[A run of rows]
::::::::

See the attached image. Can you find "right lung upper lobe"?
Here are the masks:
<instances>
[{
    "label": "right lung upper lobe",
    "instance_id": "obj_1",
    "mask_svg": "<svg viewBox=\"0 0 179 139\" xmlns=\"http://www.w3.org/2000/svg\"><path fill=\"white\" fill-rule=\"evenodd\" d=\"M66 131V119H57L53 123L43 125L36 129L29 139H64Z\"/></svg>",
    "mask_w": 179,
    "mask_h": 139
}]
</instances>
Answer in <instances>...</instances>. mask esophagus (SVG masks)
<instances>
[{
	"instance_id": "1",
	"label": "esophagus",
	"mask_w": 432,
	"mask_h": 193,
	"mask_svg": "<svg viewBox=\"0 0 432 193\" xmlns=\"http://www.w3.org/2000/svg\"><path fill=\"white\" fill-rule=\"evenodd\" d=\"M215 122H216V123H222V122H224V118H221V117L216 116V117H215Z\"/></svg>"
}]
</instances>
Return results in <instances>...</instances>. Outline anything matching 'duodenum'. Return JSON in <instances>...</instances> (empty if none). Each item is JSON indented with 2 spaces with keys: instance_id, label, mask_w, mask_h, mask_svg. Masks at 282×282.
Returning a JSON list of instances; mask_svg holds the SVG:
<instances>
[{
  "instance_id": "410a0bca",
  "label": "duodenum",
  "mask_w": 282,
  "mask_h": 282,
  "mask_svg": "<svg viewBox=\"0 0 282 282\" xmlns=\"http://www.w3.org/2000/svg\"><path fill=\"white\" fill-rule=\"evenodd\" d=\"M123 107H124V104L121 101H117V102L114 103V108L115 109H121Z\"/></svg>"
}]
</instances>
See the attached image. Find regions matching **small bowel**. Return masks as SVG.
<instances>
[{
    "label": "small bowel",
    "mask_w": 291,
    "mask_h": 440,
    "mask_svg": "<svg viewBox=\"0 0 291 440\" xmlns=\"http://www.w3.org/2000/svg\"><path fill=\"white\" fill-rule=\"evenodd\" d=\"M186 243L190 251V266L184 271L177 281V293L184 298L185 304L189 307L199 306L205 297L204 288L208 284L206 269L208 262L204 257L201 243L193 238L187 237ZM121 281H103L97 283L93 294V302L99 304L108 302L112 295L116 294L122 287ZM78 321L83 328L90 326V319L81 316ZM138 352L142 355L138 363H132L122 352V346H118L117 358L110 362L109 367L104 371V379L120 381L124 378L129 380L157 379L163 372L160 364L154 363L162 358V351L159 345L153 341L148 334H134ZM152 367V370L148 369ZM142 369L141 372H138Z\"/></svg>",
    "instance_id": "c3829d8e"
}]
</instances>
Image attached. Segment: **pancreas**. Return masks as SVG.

::::::::

Select every line in the rows above that contains the string "bowel".

* _Written solution_:
See the attached image. Find regions matching **small bowel**. Return masks as SVG.
    "label": "small bowel",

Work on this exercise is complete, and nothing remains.